Preparing a high-quality job application takes hours, and the cost multiplies when applying on a large scale. In the AI era, automation technology can handle repetitive tasks like information collection and content generation, enabling job seekers to focus on high-value activities such as decision-making and interpersonal communication.

## System Architecture and Tech Stack Analysis

### Workflow Engine: n8n
Advantages of choosing n8n: Rich node ecosystem, support for custom JS code, open-source self-hosting, active community.
### Dual-Agent Architecture
- **Analysis Agent**: Responsible for information collection and in-depth analysis, outputting structured intelligence summaries;
- **Writing Agent**: Generates personalized job application materials (cover letters, resume optimization suggestions, etc.) based on analysis results.
### Integrated Services
Google Serper API (real-time search), Google Docs API (document generation and storage), large language model services like OpenAI/Anthropic.

## Detailed Explanation of the Complete Workflow

1. **Trigger and Input**: User submits job URL/description, personal resume, desired material type;
2. **Company Research**: Call Serper API to get company official website, news, industry reviews, etc.;
3. **Job Position Analysis**: Identify core skill requirements, team culture, and candidate matching points;
4. **Content Generation**: Generate cover letters highlighting relevant experience, resume optimization points, interview preparation checklists;
5. **Document Output**: Automatically create Google Docs and save to the specified location.

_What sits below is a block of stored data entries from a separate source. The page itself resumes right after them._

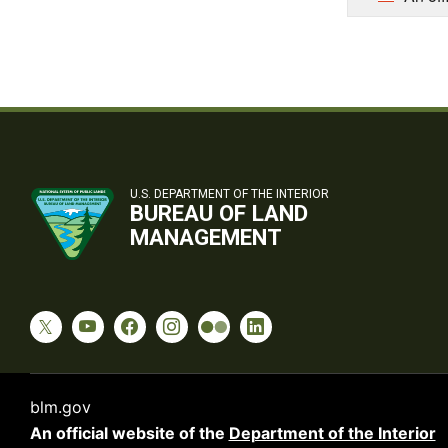
U.S. DEPARTMENT OF THE INTERIOR
BUREAU OF LAND
MANAGEMENT
blm.gov
An official website of the
Department of the Interior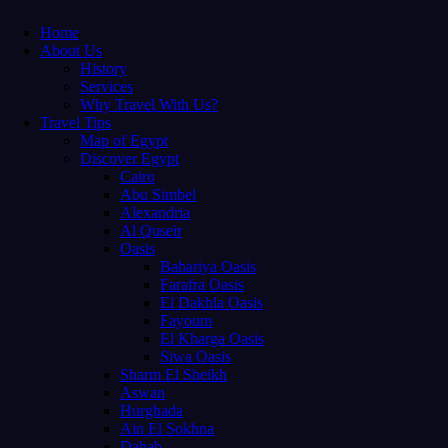
Home
About Us
History
Services
Why Travel With Us?
Travel Tips
Map of Egypt
Discover Egypt
Cairo
Abu Simbel
Alexandria
Al Quseir
Oasis
Bahariya Oasis
Farafra Oasis
El Dakhla Oasis
Fayoum
El Kharga Oasis
Siwa Oasis
Sharm El Sheikh
Aswan
Hurghada
Ain El Sokhna
Dahab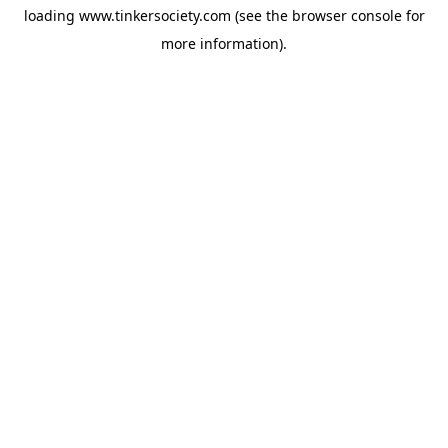
loading
www.tinkersociety.com
(see the
browser console
for
more information).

## Highlights of Technical Implementation

- **Agent Collaboration**: Sequential collaboration mode reduces cognitive load; intermediate results can be manually reviewed, facilitating optimization and error location;
- **Data Cleaning and Formatting**: JS code nodes clean data, extract key information, and format output;
- **Configurable Extensibility**: Supports adjusting search scope, modifying agent style, adding steps (email sending), and integrating other services (LinkedIn/Notion).

## Application Scenarios and Usage Suggestions

**Applicable Scenarios**:
- Large-scale application phase: Quickly generate basic materials;
- In-depth research on target companies: Provide comprehensive intelligence;
- Career transition period: Identify transferable skills;
- Interview preparation: Refer to analysis reports and checklists.
**Usage Suggestions**: Use the system output as a starting point and add personalized details.

## Limitations and Notes

- Personalization requires manual check: AI-generated content needs to be reviewed to ensure it truly reflects personal experience;
- Avoid over-automation: Prevent templated materials from being identified by recruiters;
- Data privacy considerations: Avoid transmitting sensitive data to third-party APIs.

## Future Directions and Insights from AI Workflows

**Future Expansion**: Integrate LinkedIn API, add interview simulation, application status tracking, multi-language output.
**Insights**: Decompose complex tasks into subtasks, configure specialized agents, utilize existing APIs, retain manual review links; similar automation assistants can be applied to fields like travel planning and learning tutoring.